More than 100 years ago, a New Mexican named Edgar Lee Hewett drafted a piece of legislation that would become known as the Antiquities Act. Many know that Republican Congressman John F. Lacey sponsored and passed this legislation and that President Teddy Roosevelt signed it and put it to great effect. Nearly every president since then, on both sides of the aisle, has used the Antiquities Act.
New Mexico has always led the nation in conservation policy, in part thanks to the groundwork laid by Hewett. His law has been used in New Mexico to designate White Sands, Carlsbad Caverns, Bandelier, Chaco Canyon, and El Morro. These are places that drive our economy and preserve our history and culture.
On May 21, 2014, more than 100 years later, Hewett’s work was the law President Obama used to protect the Organ Mountains-Desert Peaks National Monument.
This is a special moment for New Mexico. The monument designation will permanently protect these unique and historic lands. It is the culmination of efforts begun a decade ago by the people of southern New Mexico, including former Senator Jeff Bingaman. The monument is a reality thanks to the thousands of New Mexicans who treasure these iconic areas, and have worked tirelessly so that future generations will enjoy them as well.
The Organ Mountain-Desert Peaks National Monument will literally put southern New Mexico on recreation maps around the world. It will attract tourists, create jobs, and bring in millions of dollars in tourism revenue. Local families and visitors alike will be able to hike, hunt, and learn from the hundreds of significant historic sites throughout the monument.
The spectacular views afforded by the new monument are well-known, and the protected habitat for deer, quail and javelina guarantees some of the best hunting in the state. The canyons and grasslands are home to many species of birds and other plants and animals — some found nowhere else in the world. The region also has been important throughout history. It contains more than 5,000 archaeologically and culturally significant sites, including Spanish settlements and numerous petroglyphs and pictographs. Billy the Kid and Geronimo hid in these hills. World War II soldiers and astronauts from the Apollo space mission trained here.
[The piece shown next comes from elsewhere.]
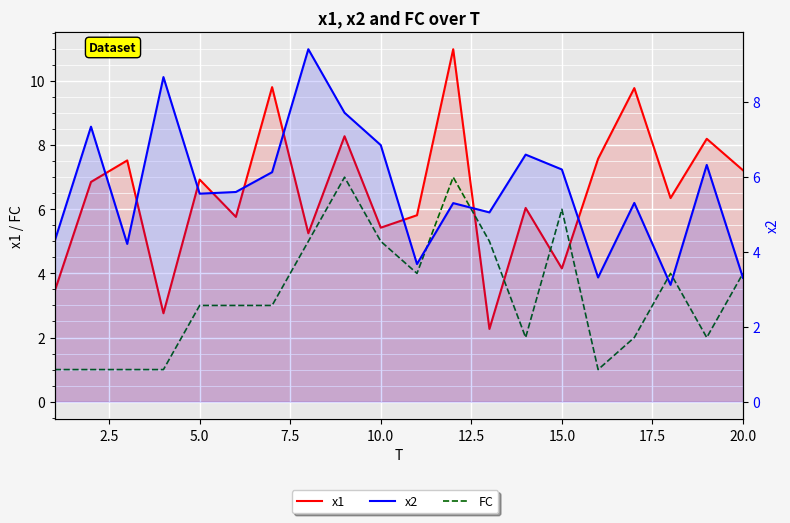

Reading right to left, what are all the values shown in this chart?

x1: 7.2	8.2	6.3	9.8	7.6	4.2	6.0	2.3	11.0	5.8	5.4	8.3	5.3	9.8	5.8	6.9	2.8	7.5	6.9	3.5
FC: 4.0	2.0	4.0	2.0	1.0	6.0	2.0	5.0	7.0	4.0	5.0	7.0	5.0	3.0	3.0	3.0	1.0	1.0	1.0	1.0
x2: 3.3	6.3	3.1	5.3	3.3	6.2	6.6	5.1	5.3	3.7	6.9	7.7	9.4	6.1	5.6	5.6	8.7	4.2	7.3	4.3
The monument lands will continue to be managed by the Bureau of Land Management (BLM), as they are now. That means that grazing will operate under the same rules as it does today. The BLM will continue to have the explicit authority to issue new rights-of-way for flood prevention and watershed restoration projects within the monument. The state will continue to manage wildlife and game within the monument. Road access will remain for everyone, and ranchers will continue to have vehicular access to their allotment infrastructure. Further, the border security mission of U.S. Customs and Border Protection (CBP) will not be limited. In fact, CBP has stated that the monument “provides important flexibility as we work to meet this ongoing priority.”
While the president’s proclamation creates the monument, there is still work to be done. We still need to create permanent wilderness areas within the monument, release wilderness study areas where needed, and to widen the international border buffer zone beyond existing law for federal, state, and local law enforcement to better patrol the border area. That can only be accomplished by an act of Congress.
We introduced monument legislation last December, and will continue to push for passage of portions that could not be addressed by the president’s proclamation. Our bill reflects the input of ranchers, nearby communities, recreation groups, area businesses, those involved in flood control, and other stakeholders, as well as state agencies, White Sands Missile Range, Fort Bliss and the U.S. Border Patrol.
Our legislation will increase the operational flexibility of Border Patrol beyond what they can do today. It creates new opportunities for expanded surveillance, pursuit and patrol. By releasing more than 30,000 acres from existing wilderness study area designation, it increases the current 0.3-mile buffer between the Mexican border and protected lands to a full five-mile buffer. It also designates an east-west vehicular route within the Potrillo Mountains Wilderness to allow Border Patrol and other law enforcement operations. And the legislation further clarifies provisions related to watershed restoration and flood prevention.
The Organ Mountain-Desert Peaks National Monument is a great step forward for southern New Mexico. It honors our heritage and it strengthens our economy. We all have the same goal. We all want to ensure that our natural and cultural treasures are preserved for future generations and that communities in Doña Ana County can continue to grow and prosper.
Tom Udall and Martin Heinrich represent New Mexico in the U.S. Senate.